Anna Magdalena Stecksén (May 27, 1870 – October 15, 1904) was a Swedish scientist, physician and pathologist. She was the first female Doctor of Medicine in Sweden.

Born in Stockholm, Anna Stecksén was the daughter of general major Johan Olof Billdau Stecksén, who encouraged her to pursue advanced education. She was awarded a Bachelor of Arts at Uppsala University in 1890, and became a student at Karolinska institutet the same year.

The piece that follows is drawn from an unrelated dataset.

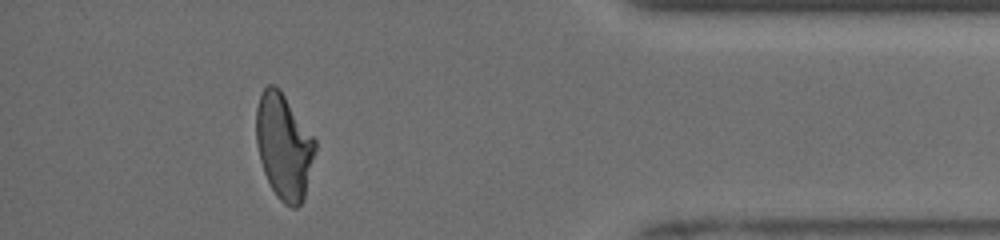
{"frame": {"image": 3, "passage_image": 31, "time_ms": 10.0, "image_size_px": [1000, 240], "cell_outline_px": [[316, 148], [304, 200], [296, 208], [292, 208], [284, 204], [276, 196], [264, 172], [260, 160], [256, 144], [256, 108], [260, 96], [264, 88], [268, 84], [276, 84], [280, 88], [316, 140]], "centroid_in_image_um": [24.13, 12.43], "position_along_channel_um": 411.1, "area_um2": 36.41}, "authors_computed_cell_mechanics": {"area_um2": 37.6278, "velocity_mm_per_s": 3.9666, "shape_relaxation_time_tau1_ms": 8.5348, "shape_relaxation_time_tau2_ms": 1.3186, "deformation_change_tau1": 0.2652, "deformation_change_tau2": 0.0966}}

She pursued her studies at Tübingen and Paris 1898–99. At a time when most women who studied medicine specialized in gynecology, she specialized in pathology

She became the first Swedish woman to defend a thesis in medicine. She was awarded the Doctor of Medicine in 1900. Her thesis, Studie öfver Curtis blastomyocel - från svulst - etiologisk synpunk investigated whether there was any truth in the then-popular theory that cancer was caused by Saccharomyces cerevisiae. Her findings were not conclusive, but interesting enough for her to raise the funds to continue her research. She was only the second women to publish in the Swedish medical journal Hygiea. She contracted an infection caused by her work in her laboratory in 1902 which eventually led to her death in 1904, in Södertälje. She was buried at Norra cemetery in Solna.